◆ **TASK GOAL**
Please pick out each line of the listing below that contains the string "Range", and copy those lines.

◆ **Extracted listing**

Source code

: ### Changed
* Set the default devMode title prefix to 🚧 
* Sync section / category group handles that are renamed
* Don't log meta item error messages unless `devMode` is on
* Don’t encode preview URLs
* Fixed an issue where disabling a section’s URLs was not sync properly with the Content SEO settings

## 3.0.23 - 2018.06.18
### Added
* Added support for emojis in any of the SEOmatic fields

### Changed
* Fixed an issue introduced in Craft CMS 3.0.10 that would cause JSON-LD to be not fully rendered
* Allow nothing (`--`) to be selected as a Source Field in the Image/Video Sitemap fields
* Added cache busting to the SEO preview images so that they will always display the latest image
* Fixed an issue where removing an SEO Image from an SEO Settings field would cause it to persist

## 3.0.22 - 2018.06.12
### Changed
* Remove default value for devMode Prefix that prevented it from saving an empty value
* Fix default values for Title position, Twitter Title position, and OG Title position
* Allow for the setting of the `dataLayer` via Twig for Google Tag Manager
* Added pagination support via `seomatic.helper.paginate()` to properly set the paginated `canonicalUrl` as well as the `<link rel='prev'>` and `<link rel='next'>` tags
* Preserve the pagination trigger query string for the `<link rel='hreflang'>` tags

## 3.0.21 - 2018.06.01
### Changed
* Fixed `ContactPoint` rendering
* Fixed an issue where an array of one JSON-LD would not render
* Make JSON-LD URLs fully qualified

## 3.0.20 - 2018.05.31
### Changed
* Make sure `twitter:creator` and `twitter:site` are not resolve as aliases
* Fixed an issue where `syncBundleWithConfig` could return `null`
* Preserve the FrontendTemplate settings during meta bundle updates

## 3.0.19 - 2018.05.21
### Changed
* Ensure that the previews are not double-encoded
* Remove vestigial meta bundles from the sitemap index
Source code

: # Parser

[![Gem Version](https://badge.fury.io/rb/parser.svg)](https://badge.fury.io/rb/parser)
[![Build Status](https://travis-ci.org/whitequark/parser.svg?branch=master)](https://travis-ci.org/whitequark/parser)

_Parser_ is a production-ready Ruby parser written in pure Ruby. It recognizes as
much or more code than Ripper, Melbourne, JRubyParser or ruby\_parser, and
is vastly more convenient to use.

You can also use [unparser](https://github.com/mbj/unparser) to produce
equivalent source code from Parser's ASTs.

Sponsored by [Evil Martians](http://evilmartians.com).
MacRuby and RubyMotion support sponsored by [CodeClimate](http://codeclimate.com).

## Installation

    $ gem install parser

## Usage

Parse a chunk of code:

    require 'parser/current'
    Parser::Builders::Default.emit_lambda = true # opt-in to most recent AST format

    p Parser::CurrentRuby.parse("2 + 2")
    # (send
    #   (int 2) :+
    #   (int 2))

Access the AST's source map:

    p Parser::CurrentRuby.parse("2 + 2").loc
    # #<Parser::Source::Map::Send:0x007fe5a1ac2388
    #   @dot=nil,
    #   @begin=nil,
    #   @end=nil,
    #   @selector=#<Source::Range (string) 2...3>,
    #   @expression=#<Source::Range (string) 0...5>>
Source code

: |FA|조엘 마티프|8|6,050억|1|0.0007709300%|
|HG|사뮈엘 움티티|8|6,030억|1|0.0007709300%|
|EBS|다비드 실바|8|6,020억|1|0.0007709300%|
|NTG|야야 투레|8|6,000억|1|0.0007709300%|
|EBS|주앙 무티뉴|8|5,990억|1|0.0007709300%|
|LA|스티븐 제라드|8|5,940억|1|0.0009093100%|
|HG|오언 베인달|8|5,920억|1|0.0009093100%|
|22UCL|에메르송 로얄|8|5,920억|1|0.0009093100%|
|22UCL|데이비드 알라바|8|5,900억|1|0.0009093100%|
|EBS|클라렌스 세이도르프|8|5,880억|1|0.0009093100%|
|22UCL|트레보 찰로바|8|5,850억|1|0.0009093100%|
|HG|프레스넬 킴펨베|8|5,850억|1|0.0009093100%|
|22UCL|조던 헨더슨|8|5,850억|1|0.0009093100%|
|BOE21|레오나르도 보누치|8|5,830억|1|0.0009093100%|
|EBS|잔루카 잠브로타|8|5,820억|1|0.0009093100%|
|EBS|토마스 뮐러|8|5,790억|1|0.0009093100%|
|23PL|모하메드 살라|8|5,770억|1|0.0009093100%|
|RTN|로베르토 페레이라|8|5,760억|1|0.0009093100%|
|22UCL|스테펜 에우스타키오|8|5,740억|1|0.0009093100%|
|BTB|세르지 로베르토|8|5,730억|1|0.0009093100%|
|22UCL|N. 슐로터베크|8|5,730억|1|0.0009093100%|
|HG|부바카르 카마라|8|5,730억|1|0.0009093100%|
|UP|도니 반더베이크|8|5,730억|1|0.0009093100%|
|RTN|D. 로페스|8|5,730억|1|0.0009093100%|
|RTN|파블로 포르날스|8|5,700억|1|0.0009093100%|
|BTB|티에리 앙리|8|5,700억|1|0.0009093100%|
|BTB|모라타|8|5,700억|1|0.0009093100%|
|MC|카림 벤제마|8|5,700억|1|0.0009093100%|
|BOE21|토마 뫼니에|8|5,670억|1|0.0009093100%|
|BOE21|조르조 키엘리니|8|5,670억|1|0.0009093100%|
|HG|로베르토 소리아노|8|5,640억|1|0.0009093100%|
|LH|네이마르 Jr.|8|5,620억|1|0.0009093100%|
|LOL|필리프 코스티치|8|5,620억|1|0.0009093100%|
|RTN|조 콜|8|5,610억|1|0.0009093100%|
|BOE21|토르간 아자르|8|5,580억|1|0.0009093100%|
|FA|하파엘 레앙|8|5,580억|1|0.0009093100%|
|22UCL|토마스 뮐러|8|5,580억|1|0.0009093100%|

◆ **TASK RESPONSE**
    #   @selector=#<Source::Range (string) 2...3>,
    #   @expression=#<Source::Range (string) 0...5>>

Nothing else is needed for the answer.